厉紫廷没有读心术,莫名其妙的看着张明宪,见张明宪单是默然的盯着自己,便懒得理他,直接推门进了房:“我回来了。”
万家凰手捧热茶坐着,向他微微的一点头,心里想:“一点规矩都不懂,连敲门都不知道。”
厉紫廷仔细的看了看她,见她脸和耳朵都有点红,便问:“出门了?”
“是,今天无聊,上街走了走。

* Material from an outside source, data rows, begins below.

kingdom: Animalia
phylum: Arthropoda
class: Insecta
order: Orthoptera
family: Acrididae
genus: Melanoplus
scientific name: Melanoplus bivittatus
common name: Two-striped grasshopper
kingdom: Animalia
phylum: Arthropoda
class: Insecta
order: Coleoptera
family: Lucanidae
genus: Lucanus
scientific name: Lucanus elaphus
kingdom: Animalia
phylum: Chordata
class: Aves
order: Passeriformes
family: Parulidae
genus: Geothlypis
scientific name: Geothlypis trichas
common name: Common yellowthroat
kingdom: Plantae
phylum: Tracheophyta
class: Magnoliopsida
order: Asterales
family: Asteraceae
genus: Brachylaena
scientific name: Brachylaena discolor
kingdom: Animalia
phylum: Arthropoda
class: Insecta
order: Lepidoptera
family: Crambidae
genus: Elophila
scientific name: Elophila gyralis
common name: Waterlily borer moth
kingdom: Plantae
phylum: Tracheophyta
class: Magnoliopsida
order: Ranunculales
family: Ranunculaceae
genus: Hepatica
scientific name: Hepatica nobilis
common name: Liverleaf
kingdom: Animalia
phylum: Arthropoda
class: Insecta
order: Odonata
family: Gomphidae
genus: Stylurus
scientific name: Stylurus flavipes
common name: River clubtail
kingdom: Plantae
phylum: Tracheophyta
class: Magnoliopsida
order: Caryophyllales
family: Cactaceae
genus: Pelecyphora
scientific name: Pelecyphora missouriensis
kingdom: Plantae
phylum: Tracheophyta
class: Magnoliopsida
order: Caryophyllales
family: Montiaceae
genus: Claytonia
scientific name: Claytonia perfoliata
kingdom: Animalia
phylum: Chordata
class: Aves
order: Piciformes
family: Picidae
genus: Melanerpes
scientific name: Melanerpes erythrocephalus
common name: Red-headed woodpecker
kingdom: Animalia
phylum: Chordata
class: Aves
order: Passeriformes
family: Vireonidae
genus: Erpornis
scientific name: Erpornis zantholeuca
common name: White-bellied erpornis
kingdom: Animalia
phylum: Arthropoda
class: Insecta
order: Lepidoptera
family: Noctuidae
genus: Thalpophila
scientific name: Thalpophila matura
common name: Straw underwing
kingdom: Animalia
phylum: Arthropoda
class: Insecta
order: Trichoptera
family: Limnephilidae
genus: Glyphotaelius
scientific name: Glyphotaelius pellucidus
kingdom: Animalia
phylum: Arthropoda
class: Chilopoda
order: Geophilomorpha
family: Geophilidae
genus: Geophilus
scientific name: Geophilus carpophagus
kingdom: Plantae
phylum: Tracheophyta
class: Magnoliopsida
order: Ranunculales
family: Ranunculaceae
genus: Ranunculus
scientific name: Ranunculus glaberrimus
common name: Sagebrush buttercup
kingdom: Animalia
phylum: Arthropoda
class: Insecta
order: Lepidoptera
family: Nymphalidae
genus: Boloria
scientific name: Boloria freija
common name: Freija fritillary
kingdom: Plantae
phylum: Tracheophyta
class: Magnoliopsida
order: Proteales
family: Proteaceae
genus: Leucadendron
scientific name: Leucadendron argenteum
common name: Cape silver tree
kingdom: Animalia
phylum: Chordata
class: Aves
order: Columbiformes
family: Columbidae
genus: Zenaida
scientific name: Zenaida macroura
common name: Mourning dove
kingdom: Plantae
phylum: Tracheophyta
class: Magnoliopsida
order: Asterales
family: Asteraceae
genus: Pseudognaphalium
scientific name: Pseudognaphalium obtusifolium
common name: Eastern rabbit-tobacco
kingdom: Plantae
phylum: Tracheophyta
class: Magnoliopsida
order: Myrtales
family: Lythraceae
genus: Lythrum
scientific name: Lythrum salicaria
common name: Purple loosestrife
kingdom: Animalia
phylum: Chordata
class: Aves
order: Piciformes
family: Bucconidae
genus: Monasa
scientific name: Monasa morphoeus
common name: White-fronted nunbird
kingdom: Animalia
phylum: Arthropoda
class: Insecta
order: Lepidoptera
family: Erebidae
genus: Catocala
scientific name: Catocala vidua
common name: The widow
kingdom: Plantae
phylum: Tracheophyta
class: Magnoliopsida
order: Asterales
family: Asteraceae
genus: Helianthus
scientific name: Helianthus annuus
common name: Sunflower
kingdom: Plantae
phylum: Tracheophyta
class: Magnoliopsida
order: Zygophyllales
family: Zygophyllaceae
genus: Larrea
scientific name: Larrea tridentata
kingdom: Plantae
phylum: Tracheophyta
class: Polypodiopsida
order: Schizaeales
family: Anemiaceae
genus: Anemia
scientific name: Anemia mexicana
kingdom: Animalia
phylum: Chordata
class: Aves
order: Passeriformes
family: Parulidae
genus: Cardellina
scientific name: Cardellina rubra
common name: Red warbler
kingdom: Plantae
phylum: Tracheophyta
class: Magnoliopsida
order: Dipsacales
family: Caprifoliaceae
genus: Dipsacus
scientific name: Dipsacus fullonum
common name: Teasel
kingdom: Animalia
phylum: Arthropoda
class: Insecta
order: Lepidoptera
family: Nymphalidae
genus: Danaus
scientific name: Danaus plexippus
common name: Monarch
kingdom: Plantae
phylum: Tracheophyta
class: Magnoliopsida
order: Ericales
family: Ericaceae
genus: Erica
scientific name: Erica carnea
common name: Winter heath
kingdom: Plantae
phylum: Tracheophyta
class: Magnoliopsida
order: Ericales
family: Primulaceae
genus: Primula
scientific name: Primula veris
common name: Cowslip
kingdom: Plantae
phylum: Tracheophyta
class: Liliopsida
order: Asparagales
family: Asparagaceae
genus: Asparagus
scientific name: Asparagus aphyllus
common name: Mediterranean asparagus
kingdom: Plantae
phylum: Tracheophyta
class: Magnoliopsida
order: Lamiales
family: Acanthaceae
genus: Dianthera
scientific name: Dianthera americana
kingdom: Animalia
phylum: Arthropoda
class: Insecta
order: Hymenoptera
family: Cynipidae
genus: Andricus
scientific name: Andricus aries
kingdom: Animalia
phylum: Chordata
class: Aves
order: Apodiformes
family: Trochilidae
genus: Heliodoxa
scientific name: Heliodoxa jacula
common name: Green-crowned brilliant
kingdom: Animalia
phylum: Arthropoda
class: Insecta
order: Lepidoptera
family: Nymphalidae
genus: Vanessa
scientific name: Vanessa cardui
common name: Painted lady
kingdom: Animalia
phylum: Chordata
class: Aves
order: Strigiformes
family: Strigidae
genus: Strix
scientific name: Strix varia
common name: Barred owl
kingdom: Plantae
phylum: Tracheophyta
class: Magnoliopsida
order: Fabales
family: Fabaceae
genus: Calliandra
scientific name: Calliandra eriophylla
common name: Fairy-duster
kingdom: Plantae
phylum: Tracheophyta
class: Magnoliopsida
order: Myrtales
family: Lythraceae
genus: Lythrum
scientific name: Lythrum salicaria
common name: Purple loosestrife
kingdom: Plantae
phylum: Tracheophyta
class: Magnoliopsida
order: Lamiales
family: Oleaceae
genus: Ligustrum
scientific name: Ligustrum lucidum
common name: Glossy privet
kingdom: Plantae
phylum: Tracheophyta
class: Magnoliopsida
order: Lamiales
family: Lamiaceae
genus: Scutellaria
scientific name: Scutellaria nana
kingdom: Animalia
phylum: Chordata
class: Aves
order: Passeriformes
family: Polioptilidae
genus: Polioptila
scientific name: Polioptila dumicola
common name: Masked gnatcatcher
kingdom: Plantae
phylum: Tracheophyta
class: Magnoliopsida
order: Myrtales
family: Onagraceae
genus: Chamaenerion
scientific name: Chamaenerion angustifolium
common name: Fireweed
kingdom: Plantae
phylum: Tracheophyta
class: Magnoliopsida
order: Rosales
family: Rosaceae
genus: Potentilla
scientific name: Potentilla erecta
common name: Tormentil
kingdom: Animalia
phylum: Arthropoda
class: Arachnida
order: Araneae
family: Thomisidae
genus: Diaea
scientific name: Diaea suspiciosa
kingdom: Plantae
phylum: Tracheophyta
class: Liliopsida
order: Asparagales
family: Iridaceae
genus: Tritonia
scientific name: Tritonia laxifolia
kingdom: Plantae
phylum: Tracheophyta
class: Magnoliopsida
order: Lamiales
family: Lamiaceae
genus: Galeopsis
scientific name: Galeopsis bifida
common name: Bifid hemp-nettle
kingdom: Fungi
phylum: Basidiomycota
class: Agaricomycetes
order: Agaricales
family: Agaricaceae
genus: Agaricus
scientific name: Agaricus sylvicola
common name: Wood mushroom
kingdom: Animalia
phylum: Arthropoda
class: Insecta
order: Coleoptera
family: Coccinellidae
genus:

”
他又是那么似笑非笑的一抿嘴:“这回我能在城里留几天,你想出门,明天我陪你。”
万家凰早就知道他不会大笑,眉飞色舞嘻嘻哈哈的表情,他做不出。先前一想到他这个特点,她觉得是挺特别、挺可爱,但如今望着他的面孔,她便觉得这人皮笑肉不笑,眼神里都透着阴险。
“不必了,我前些天已经受够了惊吓,禁不住再受了。”
厉紫廷一愣:“谁吓你了?”
“没谁吓我,是我胆子小,看到你的部下在大街上发威,就吓得一颗心乱跳。”
厉紫廷显然是困惑了:“我的部下,发威?”
万家凰暗暗做了个深呼吸,想让自己的情绪再平定些:“你不必对着我装傻,我只是有点好奇,你们这种人,是不是全一个样?原来住在京城里,我看报纸上登文章骂军阀,还不觉怎的,只当个故事看,如今当真是亲眼见了你们的所作所为了,我才佩服了那些写文章的人。他们真是有些见识和胆量的,不像我,是个大门不出二门不迈的傻子,还当你和毕声威不一样,还以为你们一个是坏人,一个是好人。”